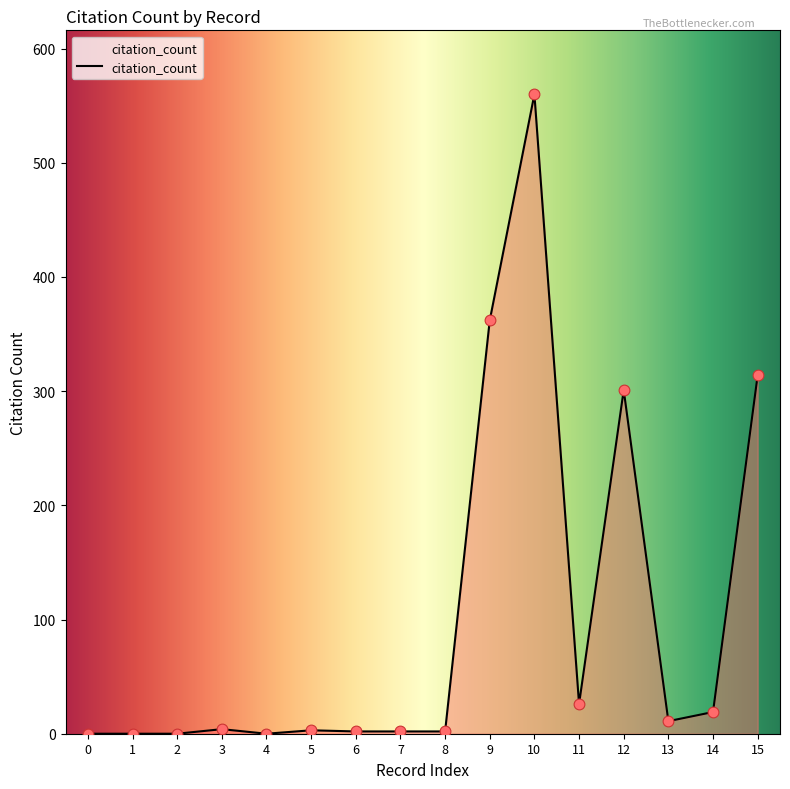

The value at 12 is 473. True or false?

False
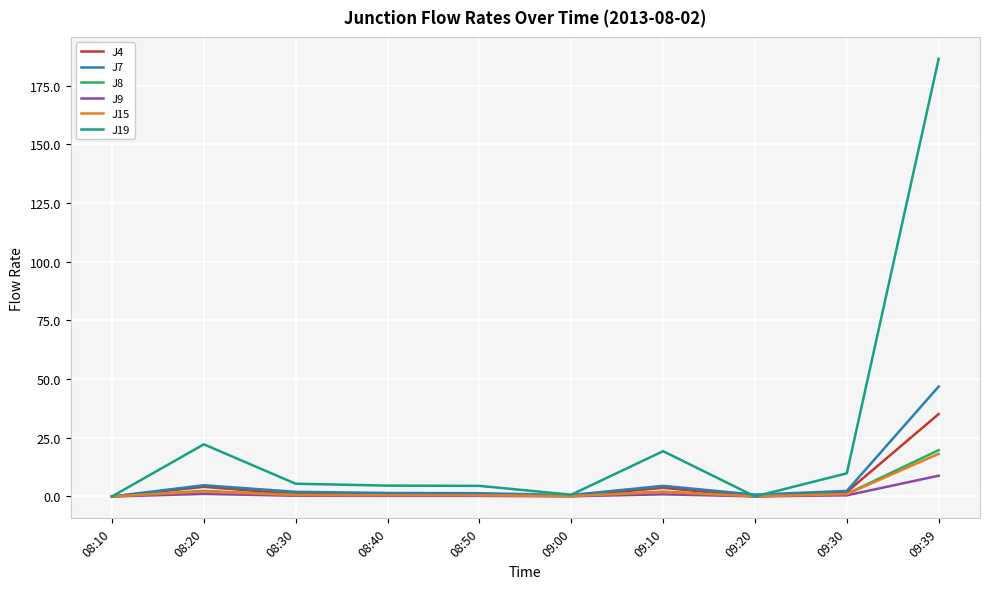

What is the total value across all series at 09:10?

32.3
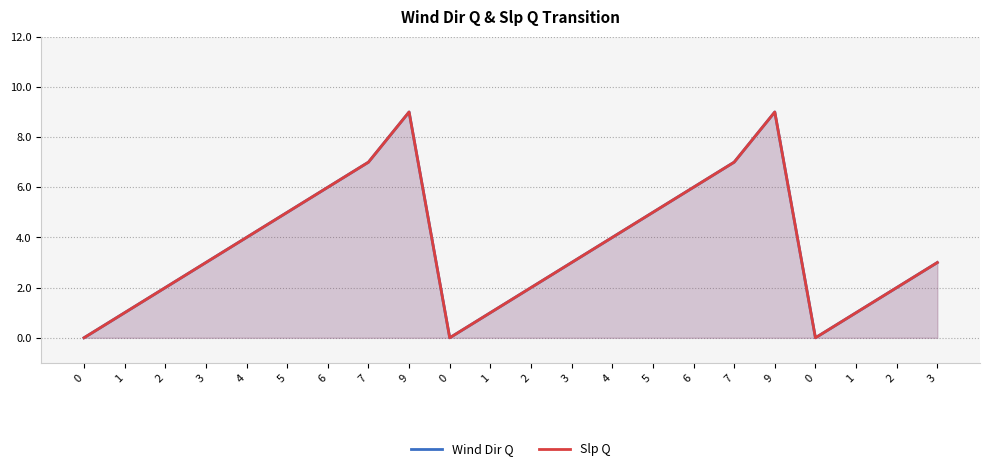

The value of Slp Q at 1 is 1. True or false?

False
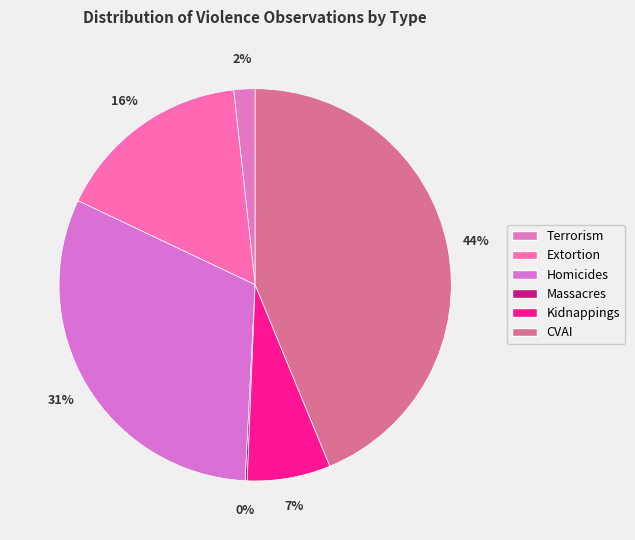

To the nearest percent, what is the average slice percentage?

17%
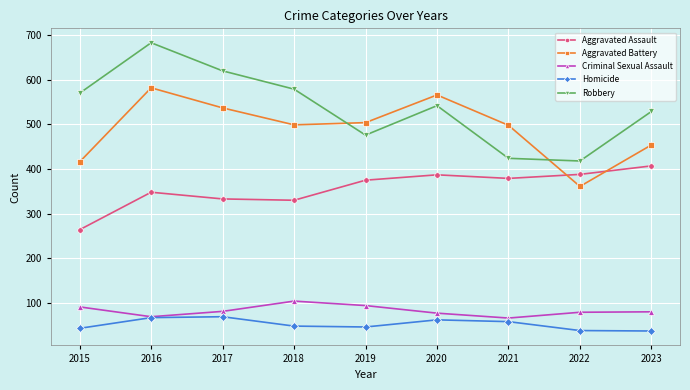

Between 2017 and 2020, which series saw the biggest shift?

Robbery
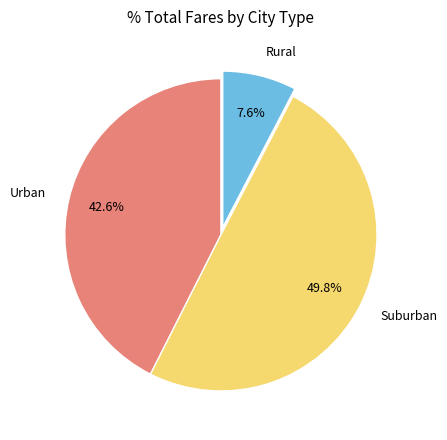

Which category has the smallest portion of the pie?

Rural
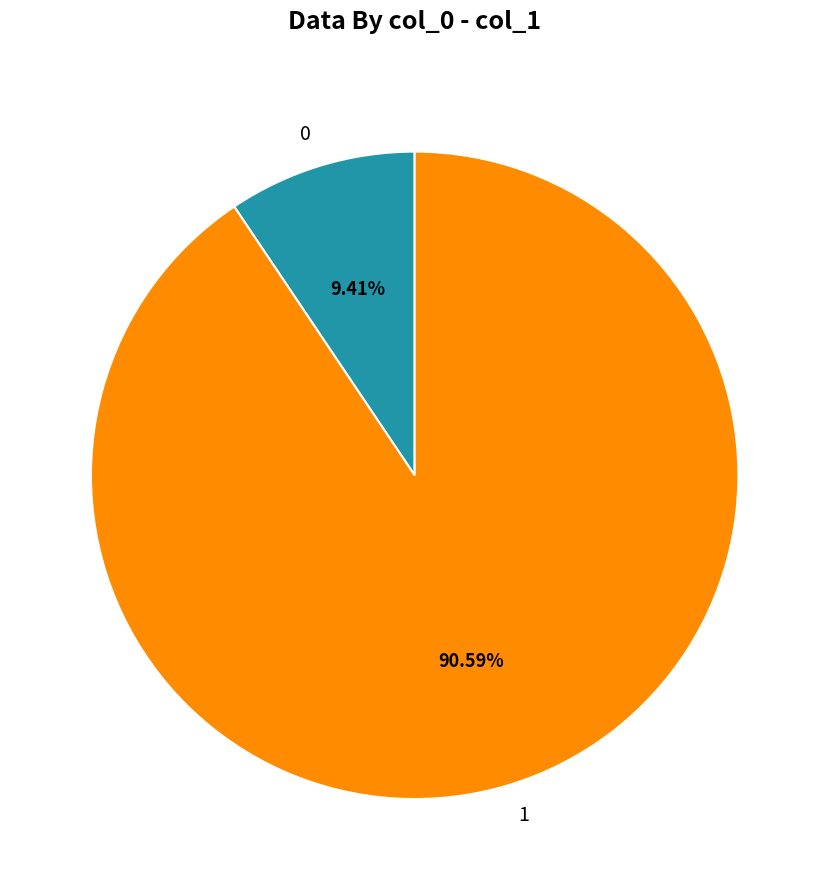

Rank the categories by value from highest to lowest.

1, 0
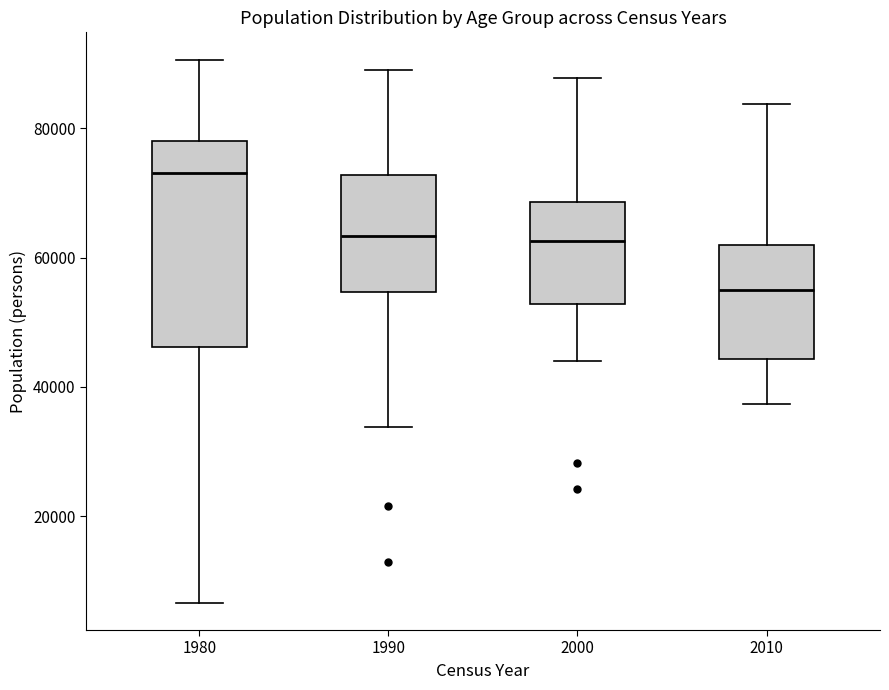

Where is the upper edge of the box at x = 1990 on the y-axis? The values are not printed on the chart, so give them approximately, as read against the axis.

72000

•••

- **Exercise prompt**: Please rewrite the items above with "True or false" changed to "Yes or no" wherever it occurs, keeping everything else the same. Omit the pictures from your answer.

- **Reply**:
The value at 12 is 473. Yes or no?

False

What is the total value across all series at 09:10?

32.3

The value of Slp Q at 1 is 1. Yes or no?

False

To the nearest percent, what is the average slice percentage?

17%

Between 2017 and 2020, which series saw the biggest shift?

Robbery

Which category has the smallest portion of the pie?

Rural

Rank the categories by value from highest to lowest.

1, 0

Where is the upper edge of the box at x = 1990 on the y-axis? The values are not printed on the chart, so give them approximately, as read against the axis.

72000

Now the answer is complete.